Find $$\lim_{x \rightarrow 1} \frac{\sin(\pi x)}{x-1}$$. I have tried to find this limit by letting $$t= \pi x$$ t= x-1, etc. All I get is 1/0 or $$\pi/0$$ or etc., but not the answer the graph of the function suggests. I cannot find the substitution for x that will work. Is there some rule that I can use to find a suitable substitution for x or expression for t. I am doing this for my own interest. Can anyone point me along the correct line of reasoning that will allow me find the expression for t= ? . Thank you.

2. Oct 9, 2009

### JG89

Have you tried l'hopital's rule?

3. Oct 9, 2009

### John O' Meara

No, the book does not mention L'Hopital's rule until page 470, I am on page 135, so I don't think it means us to use that rule.

4. Oct 9, 2009

### JG89

$$\frac{sin(\pi x)}{x-1} = \frac{sin(\pi(x-1) + \pi)}{x-1} = \frac{sin(\pi(x-1))cos\pi + sin(\pi)cos(\pi(x-1))}{x-1} = \frac{-sin(\pi(x-1))}{x-1}$$.

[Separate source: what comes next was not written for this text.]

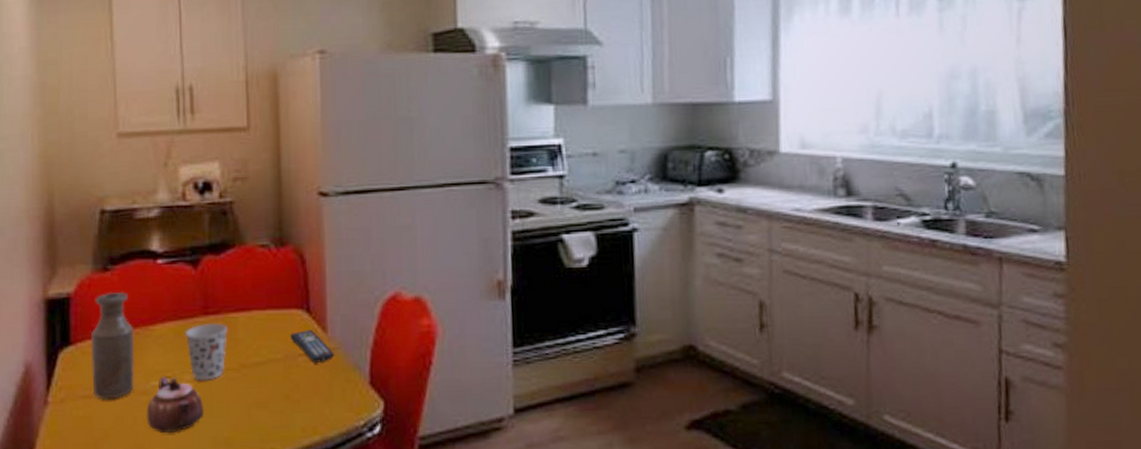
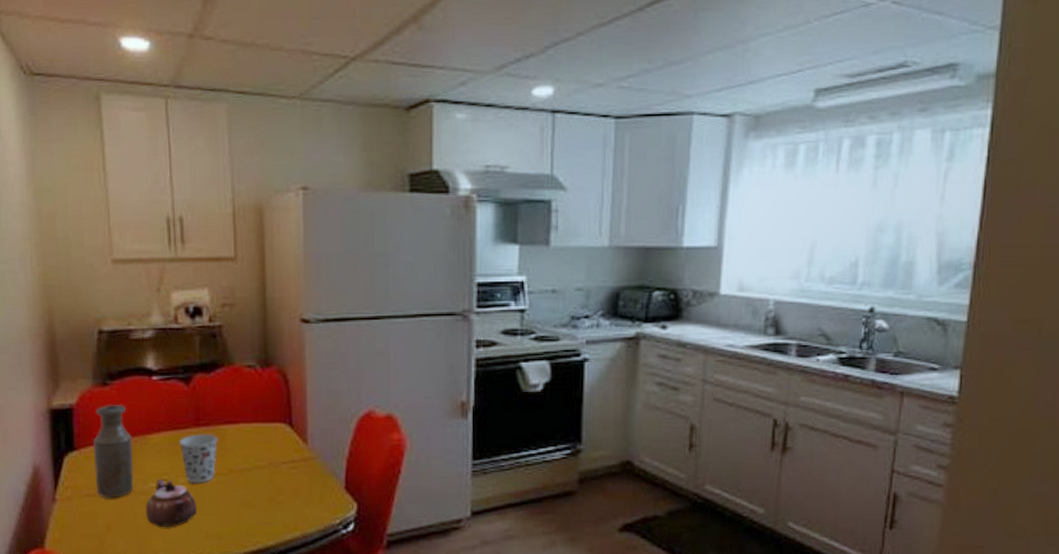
remote control: present [290,330,335,363] -> none [274,441,314,470]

Let $$t = x - 1$$. Then $$\frac{-sin(\pi(x-1))}{x-1} = \frac{-sin(\pi t)}{t} = \frac{-\pi sin(\pi t)}{\pi t}$$.

As x goes to 1, t = x - 1 goes to 0. You know the limit of sin(u)/u as u goes to 0 right? Now use that.

5. Oct 9, 2009

### John O' Meara

Thanks very much.